Live voice talent or multilingual text-to-speech voiceovers: which do you need?

Live voice talent or multilingual text-to-speech voiceovers: which do you need?

When your language partner translates your multimedia content, they should also provide voiceover services. Should you choose voice tracks created by human voice talents or multilingual text-to-speech voiceovers (TTS)?  A computer-generated voiceover costs about a third as much a human voiceover, but it’s better suited for some projects than for others.

Whether or not to use multilingual text-to-speech voiceovers depends on several factors, including:

  1. Which languages do you need?
  2. What is the nature of the content?
  3. What is your budget and timeline?
  4. Do you expect frequent updates?

Each of these variables will impact your choice.


Currently, many different languages are fairly well-served by TTS technology. In addition, some regional accents can be rendered, for example American vs. British English and European vs. Latin American Spanish. However, if you need less commonly used languages or some specific regional accents, TTS won’t work.


Two content-related issues will guide your voiceover tactics. First, does the content contain a lot of specialized terms with non-standard pronunciations?  Second, what kind of impact should the content make on your audience?

Pronunciation guides

We always recommend that a client provide instructions for pronouncing important terms. A pronunciation guide ensures that the voiceover artist pronounces brands, names, and technical terms properly in a foreign language.  

We also use pronunciation guides to customize pronunciations for a TTS voiceover. Prior to generating a voiceover, a linguist uses Speech Synthesis Markup Language (SSML) to annotate the text and ensure use of the correct phonemes. SSML can also insert pauses or inflections to mimic natural speech. However, if the text requires a lot of mark-up, the cost for TTS increases.

Emotional impact

Hearing is the most emotionally resonant of the five senses. This is why technical content is better suited for TTS solutions than non-technical content. If you need to persuade, reassure, or otherwise move the audience emotionally, a human voice track will better suit your needs. This applies to advertising and marketing, employee communications, and “soft skills” training. SSML markup approximate normal speech rhythms, but the effort required to mark up a text to sound truly “natural” would exceed the efforts required to record a live voice talent.


Multilingual text-to-speech voiceovers require less turnaround time than human voiceovers, especially when markup is minimal.

Regardless, your language partner should already maintain relationships with voice talents and studios around the world. Many freelance voice talents use home studios to create high quality voiceovers. If you need the “human” touch, you could still meet your deadline.
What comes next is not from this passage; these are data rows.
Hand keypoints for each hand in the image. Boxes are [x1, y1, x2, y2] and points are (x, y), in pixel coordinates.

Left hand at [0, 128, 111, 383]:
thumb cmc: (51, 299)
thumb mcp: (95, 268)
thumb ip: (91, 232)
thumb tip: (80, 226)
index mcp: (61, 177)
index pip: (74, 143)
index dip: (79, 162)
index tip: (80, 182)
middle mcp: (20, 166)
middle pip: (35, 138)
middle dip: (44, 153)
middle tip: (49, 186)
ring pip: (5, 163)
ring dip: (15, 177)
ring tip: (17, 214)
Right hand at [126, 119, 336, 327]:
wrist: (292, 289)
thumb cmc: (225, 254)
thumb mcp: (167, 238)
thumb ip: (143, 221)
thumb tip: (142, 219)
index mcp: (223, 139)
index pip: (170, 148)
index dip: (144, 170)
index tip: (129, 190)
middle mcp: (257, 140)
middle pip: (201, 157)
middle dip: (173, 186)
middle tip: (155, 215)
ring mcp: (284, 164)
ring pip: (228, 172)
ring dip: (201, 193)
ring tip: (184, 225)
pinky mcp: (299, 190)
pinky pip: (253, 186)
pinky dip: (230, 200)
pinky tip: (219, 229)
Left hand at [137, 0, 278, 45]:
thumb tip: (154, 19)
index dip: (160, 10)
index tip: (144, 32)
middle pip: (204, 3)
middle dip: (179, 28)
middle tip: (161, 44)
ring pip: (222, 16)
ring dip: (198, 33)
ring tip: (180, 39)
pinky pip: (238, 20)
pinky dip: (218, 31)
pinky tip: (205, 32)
Some technical instruction may require relatively frequent updates. Using TTS, you can get the exact same voice when you need it. Voiceovers can be re-created and replaced seamlessly, without additional engineering to create the same audio quality as the original.
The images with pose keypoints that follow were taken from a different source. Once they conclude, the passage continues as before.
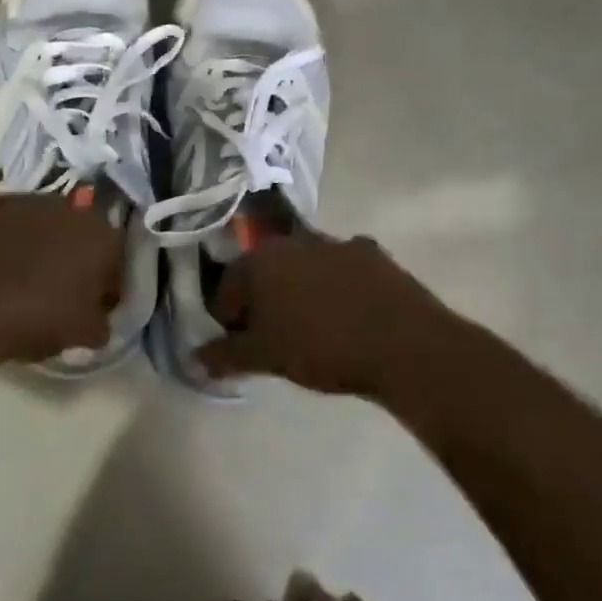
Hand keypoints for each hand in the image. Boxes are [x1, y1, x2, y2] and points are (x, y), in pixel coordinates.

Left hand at [0, 163, 122, 364]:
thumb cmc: (31, 320)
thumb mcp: (81, 334)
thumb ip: (99, 321)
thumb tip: (97, 317)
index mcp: (98, 235)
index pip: (114, 258)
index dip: (106, 284)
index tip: (92, 307)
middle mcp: (63, 205)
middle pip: (75, 229)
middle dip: (70, 252)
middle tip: (55, 286)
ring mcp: (16, 197)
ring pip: (34, 210)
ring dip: (32, 231)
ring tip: (15, 266)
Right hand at [198, 233, 451, 397]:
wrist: (404, 344)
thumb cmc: (320, 346)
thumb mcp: (265, 357)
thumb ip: (225, 356)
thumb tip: (197, 358)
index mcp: (260, 260)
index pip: (226, 292)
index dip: (227, 322)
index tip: (239, 349)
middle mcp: (294, 241)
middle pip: (264, 275)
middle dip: (263, 304)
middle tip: (274, 340)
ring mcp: (337, 244)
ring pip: (304, 270)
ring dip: (300, 293)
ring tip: (313, 331)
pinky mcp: (374, 255)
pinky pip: (343, 272)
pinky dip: (338, 289)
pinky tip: (349, 317)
However, professional voiceover artists understand the need for “pickup” recordings.  For example, if a relatively small portion of a voiceover needs to be changed, such as a date or a name, it can be recorded separately and dropped in by an audio engineer.

In conclusion

If you need to meet a tight deadline and you don’t require an emotional reaction from your audience, multilingual text-to-speech voiceovers provide a cost-effective option for many foreign languages. But if you need to appeal to your audience’s emotions in a rare language or specific regional accent, choose a human voiceover. Either way, your language partner should offer the most appropriate and cost-effective multilingual voiceover solutions.